Tadesse Abraham a reçu Blick chez lui, à Genève.
Photo: nicolas righetti/lundi13

La retraite sportive ne signifie toutefois pas que Tadesse Abraham va vivre reclus à Confignon. Après avoir dit après les Jeux olympiques qu'il allait devoir «s'asseoir à une table avec ma famille pour discuter de la suite», le coureur a trouvé sa voie. Et forcément, elle ne s'éloigne pas très loin des pistes d'athlétisme ou des marathons. C'est désormais Tadesse Abraham le manager qui s'exprime. «Ça a déjà commencé et j'ai quelques athlètes à mes côtés», explique-t-il.

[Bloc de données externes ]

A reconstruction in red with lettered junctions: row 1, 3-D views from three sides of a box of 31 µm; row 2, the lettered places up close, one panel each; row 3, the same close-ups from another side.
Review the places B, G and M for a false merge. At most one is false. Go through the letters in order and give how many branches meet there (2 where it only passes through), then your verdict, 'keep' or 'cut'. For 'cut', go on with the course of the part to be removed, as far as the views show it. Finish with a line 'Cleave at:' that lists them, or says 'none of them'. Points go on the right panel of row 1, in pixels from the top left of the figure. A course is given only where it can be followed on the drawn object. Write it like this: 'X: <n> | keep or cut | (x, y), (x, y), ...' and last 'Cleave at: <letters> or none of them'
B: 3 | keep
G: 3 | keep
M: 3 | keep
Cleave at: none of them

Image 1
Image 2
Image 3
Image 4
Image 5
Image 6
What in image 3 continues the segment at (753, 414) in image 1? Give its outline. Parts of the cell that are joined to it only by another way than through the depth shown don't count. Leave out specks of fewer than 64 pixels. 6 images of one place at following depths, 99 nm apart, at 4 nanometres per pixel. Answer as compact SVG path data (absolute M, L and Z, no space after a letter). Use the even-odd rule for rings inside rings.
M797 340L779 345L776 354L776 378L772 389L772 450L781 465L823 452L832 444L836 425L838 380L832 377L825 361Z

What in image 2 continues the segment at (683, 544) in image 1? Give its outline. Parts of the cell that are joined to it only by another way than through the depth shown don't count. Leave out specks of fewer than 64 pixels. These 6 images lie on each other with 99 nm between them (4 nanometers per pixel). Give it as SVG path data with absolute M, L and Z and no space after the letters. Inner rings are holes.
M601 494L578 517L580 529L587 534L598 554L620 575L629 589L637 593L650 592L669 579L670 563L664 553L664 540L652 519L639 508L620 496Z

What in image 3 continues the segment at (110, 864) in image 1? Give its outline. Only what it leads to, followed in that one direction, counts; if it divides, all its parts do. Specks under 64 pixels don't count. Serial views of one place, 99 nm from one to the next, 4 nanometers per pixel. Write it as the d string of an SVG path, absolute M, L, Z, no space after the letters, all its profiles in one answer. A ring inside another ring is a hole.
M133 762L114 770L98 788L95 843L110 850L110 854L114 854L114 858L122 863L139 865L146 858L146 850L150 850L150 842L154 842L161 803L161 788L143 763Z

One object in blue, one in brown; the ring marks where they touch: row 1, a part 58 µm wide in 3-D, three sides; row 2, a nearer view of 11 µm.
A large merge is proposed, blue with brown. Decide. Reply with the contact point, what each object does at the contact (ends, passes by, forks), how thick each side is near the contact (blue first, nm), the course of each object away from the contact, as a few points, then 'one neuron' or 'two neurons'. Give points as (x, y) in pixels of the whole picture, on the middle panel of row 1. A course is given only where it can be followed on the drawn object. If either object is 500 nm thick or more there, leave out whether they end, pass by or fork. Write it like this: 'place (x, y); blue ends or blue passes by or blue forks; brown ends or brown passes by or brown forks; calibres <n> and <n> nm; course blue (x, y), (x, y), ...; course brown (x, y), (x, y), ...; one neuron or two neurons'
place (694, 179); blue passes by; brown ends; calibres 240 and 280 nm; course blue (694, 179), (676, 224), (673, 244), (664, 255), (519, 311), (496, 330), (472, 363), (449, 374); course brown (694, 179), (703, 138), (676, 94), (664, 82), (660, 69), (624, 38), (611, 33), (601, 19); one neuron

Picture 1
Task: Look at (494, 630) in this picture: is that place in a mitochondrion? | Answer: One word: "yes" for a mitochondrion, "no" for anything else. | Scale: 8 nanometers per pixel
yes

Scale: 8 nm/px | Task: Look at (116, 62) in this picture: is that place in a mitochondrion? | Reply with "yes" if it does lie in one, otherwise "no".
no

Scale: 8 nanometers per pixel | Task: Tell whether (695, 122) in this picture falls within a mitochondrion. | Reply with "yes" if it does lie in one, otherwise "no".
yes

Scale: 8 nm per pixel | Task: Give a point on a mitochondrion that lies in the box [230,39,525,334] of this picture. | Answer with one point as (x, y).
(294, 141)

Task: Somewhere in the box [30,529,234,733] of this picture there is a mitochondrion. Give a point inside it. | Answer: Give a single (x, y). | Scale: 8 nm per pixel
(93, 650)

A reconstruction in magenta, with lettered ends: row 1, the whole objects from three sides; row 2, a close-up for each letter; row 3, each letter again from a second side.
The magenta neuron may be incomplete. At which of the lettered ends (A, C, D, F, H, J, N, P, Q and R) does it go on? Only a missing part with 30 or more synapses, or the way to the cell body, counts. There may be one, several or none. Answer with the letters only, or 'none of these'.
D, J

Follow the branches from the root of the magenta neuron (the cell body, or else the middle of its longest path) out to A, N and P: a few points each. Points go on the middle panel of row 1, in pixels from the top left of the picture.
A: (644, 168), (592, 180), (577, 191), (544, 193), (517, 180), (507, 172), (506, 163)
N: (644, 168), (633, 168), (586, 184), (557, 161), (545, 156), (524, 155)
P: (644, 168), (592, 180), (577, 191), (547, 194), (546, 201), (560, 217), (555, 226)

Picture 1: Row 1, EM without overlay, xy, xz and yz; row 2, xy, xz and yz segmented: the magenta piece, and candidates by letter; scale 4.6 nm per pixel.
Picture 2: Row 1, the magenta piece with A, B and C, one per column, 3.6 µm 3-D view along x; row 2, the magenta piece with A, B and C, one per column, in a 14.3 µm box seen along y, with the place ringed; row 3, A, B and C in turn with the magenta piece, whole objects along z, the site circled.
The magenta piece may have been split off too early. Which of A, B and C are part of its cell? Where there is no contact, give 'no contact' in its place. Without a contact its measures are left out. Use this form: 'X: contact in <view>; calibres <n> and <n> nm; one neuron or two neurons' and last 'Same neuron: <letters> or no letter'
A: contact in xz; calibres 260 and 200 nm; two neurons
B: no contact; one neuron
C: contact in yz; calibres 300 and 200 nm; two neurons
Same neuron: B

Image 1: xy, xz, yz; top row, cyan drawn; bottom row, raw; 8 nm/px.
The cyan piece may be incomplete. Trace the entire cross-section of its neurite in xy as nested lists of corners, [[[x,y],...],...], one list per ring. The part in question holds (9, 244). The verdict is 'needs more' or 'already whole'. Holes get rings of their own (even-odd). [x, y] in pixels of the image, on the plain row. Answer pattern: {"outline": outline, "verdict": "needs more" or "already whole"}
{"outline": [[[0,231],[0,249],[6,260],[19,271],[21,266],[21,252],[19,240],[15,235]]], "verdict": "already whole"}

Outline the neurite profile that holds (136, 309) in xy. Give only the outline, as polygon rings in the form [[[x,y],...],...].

Des athlètes avec qui il n'est pas impossible qu'à l'avenir Tadesse Abraham s'entraîne de temps en temps avec eux. Car oui, le coureur d'origine érythréenne raccroche ses baskets professionnels, mais la course à pied reste sa passion. Le reverra-t-on d'ailleurs sur les classiques où il fait ses adieux cette année en 2025, au sein du peloton des amateurs? «Je ne sais pas encore. Rendez-vous dans un an.» D'ici là, la vie de Tadesse Abraham aura bien changé. Sa simplicité, sans doute pas.